**GIVEN RECORDS:**

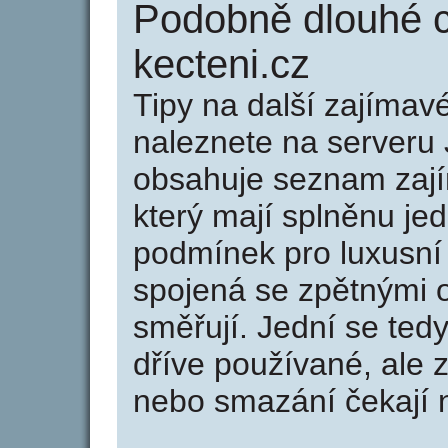
Podobně dlouhé 
kecteni.cz
Tipy na další zajíma
naleznete na serveru 
obsahuje seznam zaj
který mají splněnu jed
podmínek pro luxusní 
spojená se zpětnými 
směřují. Jední se tedy
dříve používané, ale 
nebo smazání čekají na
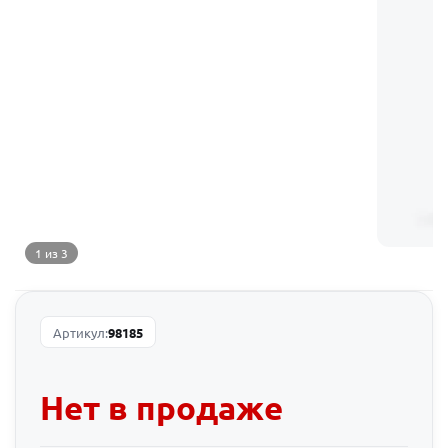
1 из 3
Артикул:
98185
Нет в продаже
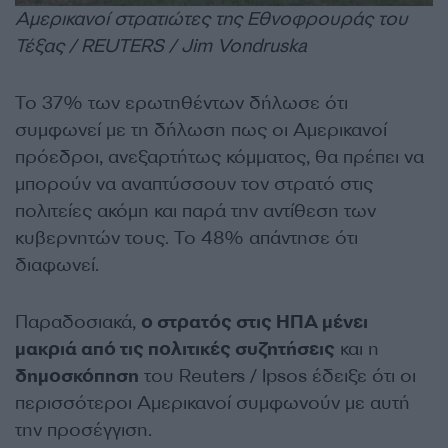
Αμερικανοί στρατιώτες της Εθνοφρουράς του
Τέξας / REUTERS / Jim Vondruska
Το 37% των ερωτηθέντων δήλωσε ότι
συμφωνεί με τη δήλωση πως οι Αμερικανοί
πρόεδροι, ανεξαρτήτως κόμματος, θα πρέπει να
μπορούν να αναπτύσσουν τον στρατό στις
πολιτείες ακόμη και παρά την αντίθεση των
κυβερνητών τους. Το 48% απάντησε ότι
διαφωνεί.
Παραδοσιακά,
ο στρατός στις ΗΠΑ μένει
μακριά από τις πολιτικές συζητήσεις
και η
δημοσκόπηση
του Reuters / Ipsos έδειξε ότι οι
περισσότεροι Αμερικανοί συμφωνούν με αυτή
την προσέγγιση.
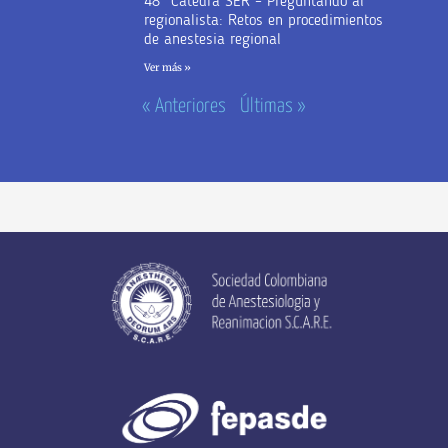
48° Cátedra SER – Preguntando al
regionalista: Retos en procedimientos
de anestesia regional
Ver más »
« Anteriores
Últimas »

**DIRECTIONS FOR THIS TASK:** A single number is the answer: how many lines of the material above hold the word "στις"?

**RESPONSE AREA:** 2